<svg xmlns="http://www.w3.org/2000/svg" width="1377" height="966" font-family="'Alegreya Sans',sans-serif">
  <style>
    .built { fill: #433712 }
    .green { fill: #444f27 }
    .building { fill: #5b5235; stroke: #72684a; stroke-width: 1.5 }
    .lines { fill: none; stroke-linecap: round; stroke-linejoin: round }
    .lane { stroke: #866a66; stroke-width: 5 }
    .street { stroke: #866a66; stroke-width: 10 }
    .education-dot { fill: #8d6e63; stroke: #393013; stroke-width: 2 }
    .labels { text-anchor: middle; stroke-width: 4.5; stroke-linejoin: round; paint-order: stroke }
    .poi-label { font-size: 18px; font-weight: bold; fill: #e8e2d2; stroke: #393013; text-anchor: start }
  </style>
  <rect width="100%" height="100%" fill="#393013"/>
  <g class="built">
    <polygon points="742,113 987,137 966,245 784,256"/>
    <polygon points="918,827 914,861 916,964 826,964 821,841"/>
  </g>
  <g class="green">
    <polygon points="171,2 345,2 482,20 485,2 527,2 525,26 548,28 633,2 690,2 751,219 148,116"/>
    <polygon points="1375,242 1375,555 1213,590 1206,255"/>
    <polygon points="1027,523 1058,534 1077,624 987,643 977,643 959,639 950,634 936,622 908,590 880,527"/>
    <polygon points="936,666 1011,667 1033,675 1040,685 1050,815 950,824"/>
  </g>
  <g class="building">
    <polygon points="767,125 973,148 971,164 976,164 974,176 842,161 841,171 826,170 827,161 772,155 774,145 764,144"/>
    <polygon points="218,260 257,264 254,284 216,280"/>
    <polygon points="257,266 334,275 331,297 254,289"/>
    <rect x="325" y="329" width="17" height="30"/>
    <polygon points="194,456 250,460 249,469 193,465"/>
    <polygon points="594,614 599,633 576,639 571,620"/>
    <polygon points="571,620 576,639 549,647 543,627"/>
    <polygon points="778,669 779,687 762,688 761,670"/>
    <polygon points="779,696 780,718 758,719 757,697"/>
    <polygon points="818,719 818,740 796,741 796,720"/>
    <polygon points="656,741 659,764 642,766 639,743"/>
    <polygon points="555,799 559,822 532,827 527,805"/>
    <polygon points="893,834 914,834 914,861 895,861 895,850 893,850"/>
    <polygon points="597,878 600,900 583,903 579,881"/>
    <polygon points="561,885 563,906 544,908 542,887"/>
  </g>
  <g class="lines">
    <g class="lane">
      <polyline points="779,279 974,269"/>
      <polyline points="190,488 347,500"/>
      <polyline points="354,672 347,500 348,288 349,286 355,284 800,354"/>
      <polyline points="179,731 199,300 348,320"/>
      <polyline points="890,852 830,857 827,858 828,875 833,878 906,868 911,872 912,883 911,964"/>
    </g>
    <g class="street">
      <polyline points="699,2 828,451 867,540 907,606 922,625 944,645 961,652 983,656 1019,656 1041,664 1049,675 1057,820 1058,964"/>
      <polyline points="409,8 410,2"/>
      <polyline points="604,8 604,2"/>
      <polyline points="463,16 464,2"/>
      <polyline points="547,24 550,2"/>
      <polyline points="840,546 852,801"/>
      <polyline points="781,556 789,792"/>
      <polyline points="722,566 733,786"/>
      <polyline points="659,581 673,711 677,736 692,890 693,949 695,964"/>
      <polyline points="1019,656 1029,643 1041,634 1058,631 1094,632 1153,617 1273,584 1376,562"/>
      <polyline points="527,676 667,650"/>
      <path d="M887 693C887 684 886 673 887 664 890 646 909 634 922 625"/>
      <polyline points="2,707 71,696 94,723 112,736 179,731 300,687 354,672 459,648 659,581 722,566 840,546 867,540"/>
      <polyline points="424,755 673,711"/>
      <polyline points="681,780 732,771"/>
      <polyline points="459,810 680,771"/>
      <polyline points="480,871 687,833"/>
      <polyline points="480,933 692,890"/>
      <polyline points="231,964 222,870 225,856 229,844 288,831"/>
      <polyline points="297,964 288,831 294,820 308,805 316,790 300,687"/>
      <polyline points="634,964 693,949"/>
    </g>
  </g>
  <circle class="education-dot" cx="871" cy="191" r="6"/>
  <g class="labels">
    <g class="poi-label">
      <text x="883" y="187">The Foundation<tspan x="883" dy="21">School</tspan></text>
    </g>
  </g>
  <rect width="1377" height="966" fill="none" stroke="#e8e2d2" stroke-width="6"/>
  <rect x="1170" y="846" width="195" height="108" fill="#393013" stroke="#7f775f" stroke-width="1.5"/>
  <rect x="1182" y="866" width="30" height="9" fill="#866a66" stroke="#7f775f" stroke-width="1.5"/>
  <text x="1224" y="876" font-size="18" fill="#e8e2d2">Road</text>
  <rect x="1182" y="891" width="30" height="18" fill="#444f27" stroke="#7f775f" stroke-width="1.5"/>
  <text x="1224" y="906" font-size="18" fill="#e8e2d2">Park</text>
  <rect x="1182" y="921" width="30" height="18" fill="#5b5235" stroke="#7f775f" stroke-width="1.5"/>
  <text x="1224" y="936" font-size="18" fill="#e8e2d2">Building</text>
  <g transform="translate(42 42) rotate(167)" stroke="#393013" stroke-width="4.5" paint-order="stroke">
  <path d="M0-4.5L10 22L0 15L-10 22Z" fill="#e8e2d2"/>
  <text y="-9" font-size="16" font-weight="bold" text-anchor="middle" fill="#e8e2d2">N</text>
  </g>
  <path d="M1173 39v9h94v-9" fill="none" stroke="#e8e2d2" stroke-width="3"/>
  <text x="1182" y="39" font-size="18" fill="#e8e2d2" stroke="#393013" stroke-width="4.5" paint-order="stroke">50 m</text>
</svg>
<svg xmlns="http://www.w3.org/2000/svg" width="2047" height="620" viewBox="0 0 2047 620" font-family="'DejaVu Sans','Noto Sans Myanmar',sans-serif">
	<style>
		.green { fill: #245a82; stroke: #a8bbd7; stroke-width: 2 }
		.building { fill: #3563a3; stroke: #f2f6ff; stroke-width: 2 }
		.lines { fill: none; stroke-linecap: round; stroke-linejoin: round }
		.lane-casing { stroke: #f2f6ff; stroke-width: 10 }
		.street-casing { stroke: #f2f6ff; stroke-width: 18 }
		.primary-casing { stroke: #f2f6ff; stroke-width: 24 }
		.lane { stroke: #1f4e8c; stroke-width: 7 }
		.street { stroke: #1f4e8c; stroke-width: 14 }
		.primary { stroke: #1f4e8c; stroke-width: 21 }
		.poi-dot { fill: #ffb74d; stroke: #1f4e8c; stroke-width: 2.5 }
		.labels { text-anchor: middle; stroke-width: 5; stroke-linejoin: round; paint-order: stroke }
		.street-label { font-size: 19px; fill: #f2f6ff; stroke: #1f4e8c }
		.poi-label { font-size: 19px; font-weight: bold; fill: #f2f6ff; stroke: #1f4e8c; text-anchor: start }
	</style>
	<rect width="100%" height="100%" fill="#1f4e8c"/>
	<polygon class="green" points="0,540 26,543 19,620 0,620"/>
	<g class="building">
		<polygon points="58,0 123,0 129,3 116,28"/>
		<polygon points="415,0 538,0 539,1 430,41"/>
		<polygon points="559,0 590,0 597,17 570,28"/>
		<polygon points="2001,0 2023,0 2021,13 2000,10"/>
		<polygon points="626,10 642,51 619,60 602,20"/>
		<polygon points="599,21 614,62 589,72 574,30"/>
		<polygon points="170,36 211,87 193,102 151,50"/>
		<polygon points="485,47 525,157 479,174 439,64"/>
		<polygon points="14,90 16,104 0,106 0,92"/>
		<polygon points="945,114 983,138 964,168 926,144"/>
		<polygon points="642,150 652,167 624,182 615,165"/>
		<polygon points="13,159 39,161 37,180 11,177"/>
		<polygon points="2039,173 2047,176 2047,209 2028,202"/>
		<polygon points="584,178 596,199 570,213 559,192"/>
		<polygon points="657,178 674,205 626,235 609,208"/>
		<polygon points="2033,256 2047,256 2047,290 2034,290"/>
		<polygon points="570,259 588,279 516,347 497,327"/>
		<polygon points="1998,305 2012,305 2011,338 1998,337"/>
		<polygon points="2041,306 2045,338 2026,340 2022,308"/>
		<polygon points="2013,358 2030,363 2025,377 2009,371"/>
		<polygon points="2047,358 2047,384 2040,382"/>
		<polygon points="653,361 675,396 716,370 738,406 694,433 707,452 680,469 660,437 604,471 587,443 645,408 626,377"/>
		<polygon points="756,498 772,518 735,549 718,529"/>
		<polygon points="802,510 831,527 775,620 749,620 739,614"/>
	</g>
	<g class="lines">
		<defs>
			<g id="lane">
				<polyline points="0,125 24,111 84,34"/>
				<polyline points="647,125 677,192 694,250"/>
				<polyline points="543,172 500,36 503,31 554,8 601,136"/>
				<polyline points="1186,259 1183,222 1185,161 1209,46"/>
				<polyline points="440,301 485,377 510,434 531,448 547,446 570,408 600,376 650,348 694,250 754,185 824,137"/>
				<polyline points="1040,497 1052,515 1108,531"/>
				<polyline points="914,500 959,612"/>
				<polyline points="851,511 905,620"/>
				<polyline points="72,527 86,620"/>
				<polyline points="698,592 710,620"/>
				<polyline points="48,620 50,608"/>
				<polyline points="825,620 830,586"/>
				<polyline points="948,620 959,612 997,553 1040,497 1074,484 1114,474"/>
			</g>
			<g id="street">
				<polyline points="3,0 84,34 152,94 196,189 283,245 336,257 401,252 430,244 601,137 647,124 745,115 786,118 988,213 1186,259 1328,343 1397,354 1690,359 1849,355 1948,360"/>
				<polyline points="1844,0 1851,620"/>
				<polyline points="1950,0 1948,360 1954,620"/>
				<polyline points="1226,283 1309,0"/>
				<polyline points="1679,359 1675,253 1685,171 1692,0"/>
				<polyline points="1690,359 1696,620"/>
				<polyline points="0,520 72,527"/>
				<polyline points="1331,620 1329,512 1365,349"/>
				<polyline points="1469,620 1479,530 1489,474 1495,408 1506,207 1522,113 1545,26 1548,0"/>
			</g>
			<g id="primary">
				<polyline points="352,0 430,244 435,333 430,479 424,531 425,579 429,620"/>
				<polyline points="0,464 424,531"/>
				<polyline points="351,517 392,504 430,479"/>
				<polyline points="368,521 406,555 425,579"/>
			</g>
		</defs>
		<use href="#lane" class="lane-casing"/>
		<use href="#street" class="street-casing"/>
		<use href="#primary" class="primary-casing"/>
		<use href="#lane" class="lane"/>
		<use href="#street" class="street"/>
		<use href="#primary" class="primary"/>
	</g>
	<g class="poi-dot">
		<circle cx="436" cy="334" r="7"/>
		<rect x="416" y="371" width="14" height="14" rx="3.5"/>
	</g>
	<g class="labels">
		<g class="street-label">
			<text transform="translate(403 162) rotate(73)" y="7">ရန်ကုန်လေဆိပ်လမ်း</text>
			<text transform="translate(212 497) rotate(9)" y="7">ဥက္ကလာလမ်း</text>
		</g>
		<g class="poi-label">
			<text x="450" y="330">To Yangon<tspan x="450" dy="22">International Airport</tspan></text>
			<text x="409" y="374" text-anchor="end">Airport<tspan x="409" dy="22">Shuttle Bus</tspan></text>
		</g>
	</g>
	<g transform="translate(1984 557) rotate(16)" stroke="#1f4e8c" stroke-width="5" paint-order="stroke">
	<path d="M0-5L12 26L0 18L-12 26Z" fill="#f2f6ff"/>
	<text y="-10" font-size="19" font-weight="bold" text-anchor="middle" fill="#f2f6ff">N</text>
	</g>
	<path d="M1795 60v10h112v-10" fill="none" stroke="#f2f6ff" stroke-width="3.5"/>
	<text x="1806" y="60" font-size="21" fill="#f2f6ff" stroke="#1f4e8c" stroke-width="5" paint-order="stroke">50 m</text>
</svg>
____
→ **TASK OBJECTIVE**
Using the listing above, return all lines where the word "casing" occurs.

→ **ANSWER TO THIS EXERCISE**
		.lane-casing { stroke: #f2f6ff; stroke-width: 10 }
		.street-casing { stroke: #f2f6ff; stroke-width: 18 }
		.primary-casing { stroke: #f2f6ff; stroke-width: 24 }
		<use href="#lane" class="lane-casing"/>
		<use href="#street" class="street-casing"/>
		<use href="#primary" class="primary-casing"/>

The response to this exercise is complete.